By Clint Richards
Abe moves closer to passing collective self-defense, despite public protests.
The coalition that makes up the Japanese Cabinet will announce its final unified position on the government’s reinterpretation of collective self-defense on Tuesday. Lawmakers told reporters in the morning that the ruling LDP and its junior partner New Komeito had agreed to lift the ban on Japan’s Self-Defense Forces, and that an official Cabinet resolution would be released later in the day. There have been some very public and shocking displays of protest, and poll numbers indicate the Japanese people remain unchanged in their opposition to the government’s attempts to transition Japan toward a more normalized military.

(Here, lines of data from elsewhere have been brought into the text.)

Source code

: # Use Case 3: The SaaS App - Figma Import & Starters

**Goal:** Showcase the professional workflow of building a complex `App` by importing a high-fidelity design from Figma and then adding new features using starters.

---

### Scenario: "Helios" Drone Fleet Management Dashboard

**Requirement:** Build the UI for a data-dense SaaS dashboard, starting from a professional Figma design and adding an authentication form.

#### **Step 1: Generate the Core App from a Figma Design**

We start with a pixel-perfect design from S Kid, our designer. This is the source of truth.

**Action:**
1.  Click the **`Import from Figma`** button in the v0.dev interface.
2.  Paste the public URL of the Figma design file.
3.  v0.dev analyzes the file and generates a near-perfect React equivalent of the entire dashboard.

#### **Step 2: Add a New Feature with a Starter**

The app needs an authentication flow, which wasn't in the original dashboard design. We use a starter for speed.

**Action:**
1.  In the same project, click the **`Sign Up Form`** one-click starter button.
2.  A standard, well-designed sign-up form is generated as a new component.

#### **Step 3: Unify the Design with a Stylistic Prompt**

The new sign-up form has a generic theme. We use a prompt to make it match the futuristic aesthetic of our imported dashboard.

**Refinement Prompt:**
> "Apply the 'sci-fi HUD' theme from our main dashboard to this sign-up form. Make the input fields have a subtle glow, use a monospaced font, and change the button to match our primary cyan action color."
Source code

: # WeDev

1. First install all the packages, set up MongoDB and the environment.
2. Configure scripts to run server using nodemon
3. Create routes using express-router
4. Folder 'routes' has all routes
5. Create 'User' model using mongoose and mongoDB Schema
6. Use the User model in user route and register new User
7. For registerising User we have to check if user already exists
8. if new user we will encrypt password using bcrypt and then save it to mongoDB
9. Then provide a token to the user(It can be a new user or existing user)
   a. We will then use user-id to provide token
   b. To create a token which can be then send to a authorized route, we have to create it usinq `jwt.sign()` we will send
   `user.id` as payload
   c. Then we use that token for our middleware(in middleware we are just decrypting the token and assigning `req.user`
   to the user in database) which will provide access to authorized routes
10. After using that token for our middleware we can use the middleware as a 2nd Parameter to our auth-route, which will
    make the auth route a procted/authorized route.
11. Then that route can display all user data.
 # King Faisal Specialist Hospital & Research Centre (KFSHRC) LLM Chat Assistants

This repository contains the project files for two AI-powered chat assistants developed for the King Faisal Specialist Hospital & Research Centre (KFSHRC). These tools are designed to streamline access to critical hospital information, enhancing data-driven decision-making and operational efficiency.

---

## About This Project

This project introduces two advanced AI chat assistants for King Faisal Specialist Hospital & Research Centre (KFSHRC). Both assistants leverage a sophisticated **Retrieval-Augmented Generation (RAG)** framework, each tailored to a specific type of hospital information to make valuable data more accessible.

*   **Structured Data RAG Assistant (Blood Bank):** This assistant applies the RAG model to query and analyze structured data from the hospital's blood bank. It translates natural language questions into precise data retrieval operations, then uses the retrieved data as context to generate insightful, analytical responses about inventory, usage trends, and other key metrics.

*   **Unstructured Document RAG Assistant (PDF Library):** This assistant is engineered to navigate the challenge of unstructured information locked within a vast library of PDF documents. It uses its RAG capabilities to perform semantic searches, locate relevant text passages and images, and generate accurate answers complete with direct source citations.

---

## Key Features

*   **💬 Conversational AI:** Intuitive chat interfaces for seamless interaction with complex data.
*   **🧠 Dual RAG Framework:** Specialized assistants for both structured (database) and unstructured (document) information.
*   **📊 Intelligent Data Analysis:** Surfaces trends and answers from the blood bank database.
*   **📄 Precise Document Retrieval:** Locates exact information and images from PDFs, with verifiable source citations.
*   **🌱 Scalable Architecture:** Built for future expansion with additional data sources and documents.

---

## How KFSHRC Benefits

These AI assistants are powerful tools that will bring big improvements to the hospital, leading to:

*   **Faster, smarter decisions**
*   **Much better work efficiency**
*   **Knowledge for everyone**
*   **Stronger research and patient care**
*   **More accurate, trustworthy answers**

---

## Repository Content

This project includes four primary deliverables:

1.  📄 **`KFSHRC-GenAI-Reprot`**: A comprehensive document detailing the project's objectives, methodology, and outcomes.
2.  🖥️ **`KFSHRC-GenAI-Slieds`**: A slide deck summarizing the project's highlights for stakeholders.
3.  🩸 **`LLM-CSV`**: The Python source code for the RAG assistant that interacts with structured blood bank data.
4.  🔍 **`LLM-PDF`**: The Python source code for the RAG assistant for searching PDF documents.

There is little surprise about Tuesday’s announcement. The LDP and New Komeito reached an agreement last week that gave the more pacifist junior partner enough concessions to broadly accept the ruling party’s proposals. As The Diplomat reported, last Tuesday the LDP changed parts of its new interpretation to state that Japan can assert collective self-defense if an attack on “a country with a close relationship with Japan” would “clearly cast a danger” on Japan. New Komeito also wanted wording to be included that most of the hypothetical scenarios the coalition had considered could be addressed without resorting to collective self-defense. Nevertheless, it appears the LDP has gotten the majority of its reinterpretation included in the draft, at least in spirit, if not in codified law. The draft will be put before the LDP-controlled Diet during its next session this fall, after which (if it passes) Abe will have completed his legal end-around changing Japanese pacifism, enshrined in Article 9 of its Constitution.